» **Assignment**:
Where the records below show the word "installing" in a line, please copy that line.

» **Records drawn from a dataset**:
++++++++

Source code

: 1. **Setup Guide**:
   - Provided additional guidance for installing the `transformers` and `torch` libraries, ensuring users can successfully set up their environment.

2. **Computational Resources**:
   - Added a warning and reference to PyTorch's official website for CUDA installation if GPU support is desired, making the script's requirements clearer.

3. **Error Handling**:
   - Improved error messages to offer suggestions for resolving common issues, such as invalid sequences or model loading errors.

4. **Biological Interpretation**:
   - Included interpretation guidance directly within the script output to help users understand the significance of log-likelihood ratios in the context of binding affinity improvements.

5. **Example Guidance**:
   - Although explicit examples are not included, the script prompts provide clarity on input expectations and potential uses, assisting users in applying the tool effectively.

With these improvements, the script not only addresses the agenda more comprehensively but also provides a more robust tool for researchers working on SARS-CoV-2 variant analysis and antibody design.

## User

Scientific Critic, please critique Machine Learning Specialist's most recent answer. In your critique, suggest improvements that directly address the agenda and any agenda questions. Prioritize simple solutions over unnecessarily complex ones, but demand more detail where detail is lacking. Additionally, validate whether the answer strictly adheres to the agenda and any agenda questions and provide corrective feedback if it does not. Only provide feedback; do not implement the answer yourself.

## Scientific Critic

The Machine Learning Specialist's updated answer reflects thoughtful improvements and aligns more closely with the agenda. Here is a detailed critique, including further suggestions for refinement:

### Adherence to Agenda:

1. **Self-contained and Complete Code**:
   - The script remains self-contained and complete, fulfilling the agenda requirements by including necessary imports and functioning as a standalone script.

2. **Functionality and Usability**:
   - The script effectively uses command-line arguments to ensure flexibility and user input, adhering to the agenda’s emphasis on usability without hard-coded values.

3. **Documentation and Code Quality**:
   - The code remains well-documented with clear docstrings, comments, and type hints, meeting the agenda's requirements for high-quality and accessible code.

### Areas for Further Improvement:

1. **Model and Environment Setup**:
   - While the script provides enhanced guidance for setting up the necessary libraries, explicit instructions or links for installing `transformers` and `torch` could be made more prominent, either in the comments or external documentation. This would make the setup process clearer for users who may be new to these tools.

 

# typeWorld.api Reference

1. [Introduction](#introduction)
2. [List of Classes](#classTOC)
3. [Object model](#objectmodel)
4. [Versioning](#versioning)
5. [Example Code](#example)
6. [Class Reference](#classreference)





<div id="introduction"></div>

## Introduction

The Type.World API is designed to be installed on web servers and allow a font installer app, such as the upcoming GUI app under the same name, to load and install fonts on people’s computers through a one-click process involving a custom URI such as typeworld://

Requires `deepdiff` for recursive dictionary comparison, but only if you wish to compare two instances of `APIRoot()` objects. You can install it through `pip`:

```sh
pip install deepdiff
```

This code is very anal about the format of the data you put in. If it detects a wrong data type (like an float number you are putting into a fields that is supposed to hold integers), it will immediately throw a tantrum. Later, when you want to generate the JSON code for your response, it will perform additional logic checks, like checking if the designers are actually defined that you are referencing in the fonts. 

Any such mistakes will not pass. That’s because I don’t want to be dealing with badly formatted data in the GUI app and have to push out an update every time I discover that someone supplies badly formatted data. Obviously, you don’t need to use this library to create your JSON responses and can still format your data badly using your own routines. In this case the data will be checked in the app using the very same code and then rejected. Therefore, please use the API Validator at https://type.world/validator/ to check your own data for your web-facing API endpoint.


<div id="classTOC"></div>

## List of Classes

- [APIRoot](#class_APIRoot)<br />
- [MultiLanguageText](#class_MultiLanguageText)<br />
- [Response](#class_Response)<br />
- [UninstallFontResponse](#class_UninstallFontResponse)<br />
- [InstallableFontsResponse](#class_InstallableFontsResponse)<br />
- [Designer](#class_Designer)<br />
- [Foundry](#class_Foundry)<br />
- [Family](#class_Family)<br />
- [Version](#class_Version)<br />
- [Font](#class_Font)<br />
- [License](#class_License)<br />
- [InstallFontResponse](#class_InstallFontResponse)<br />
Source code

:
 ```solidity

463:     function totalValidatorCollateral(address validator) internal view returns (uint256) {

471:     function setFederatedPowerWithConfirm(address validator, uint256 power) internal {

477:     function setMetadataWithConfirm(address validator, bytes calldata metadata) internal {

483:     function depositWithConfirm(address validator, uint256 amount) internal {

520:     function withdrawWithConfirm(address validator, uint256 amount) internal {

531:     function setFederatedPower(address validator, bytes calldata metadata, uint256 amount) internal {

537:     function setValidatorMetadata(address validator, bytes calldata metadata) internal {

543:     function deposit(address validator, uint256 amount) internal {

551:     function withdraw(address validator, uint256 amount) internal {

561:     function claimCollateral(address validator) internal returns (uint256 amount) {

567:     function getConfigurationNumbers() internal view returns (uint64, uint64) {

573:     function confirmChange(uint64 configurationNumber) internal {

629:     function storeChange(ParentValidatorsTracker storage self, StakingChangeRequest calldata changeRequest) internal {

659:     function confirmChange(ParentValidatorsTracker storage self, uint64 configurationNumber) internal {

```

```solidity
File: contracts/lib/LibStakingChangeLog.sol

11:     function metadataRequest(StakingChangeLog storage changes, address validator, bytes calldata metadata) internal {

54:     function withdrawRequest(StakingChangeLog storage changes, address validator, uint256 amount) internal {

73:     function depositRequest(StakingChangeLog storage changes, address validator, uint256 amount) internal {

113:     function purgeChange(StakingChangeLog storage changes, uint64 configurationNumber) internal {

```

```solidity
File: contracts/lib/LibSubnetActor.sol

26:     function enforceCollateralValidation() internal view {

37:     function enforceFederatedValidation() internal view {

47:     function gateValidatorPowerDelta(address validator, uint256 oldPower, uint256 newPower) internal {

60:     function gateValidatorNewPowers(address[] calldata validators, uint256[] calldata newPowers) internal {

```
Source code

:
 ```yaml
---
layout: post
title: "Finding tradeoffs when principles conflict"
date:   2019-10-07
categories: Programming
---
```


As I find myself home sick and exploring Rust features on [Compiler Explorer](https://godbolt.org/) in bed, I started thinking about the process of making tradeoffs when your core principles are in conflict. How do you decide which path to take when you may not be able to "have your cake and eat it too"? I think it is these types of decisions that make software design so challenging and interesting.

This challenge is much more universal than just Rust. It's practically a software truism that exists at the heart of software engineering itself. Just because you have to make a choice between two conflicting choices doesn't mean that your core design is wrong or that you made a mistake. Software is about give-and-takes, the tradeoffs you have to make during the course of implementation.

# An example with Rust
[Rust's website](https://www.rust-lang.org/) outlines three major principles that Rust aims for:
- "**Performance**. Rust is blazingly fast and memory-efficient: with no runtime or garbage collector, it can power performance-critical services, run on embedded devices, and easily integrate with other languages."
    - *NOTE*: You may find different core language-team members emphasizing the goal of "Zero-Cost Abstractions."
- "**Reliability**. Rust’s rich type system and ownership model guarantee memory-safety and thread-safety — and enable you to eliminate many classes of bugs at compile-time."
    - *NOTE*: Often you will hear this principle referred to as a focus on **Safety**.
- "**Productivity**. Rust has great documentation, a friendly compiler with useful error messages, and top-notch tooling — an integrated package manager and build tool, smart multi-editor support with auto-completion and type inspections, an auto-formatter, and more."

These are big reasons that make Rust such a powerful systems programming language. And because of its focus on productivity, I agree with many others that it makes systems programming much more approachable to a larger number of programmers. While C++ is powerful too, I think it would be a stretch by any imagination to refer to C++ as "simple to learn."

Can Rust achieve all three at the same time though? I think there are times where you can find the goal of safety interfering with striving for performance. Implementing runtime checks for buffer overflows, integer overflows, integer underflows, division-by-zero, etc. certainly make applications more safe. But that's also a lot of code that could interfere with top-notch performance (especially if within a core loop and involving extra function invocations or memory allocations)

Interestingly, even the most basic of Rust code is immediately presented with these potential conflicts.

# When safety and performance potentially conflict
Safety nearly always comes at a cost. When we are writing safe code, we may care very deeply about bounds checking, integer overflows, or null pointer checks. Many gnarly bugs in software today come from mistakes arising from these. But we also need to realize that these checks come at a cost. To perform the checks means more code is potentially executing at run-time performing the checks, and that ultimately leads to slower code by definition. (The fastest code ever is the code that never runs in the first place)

++++++++

» **Task solution**:
   - Provided additional guidance for installing the `transformers` and `torch` libraries, ensuring users can successfully set up their environment.
   - While the script provides enhanced guidance for setting up the necessary libraries, explicit instructions or links for installing `transformers` and `torch` could be made more prominent, either in the comments or external documentation. This would make the setup process clearer for users who may be new to these tools.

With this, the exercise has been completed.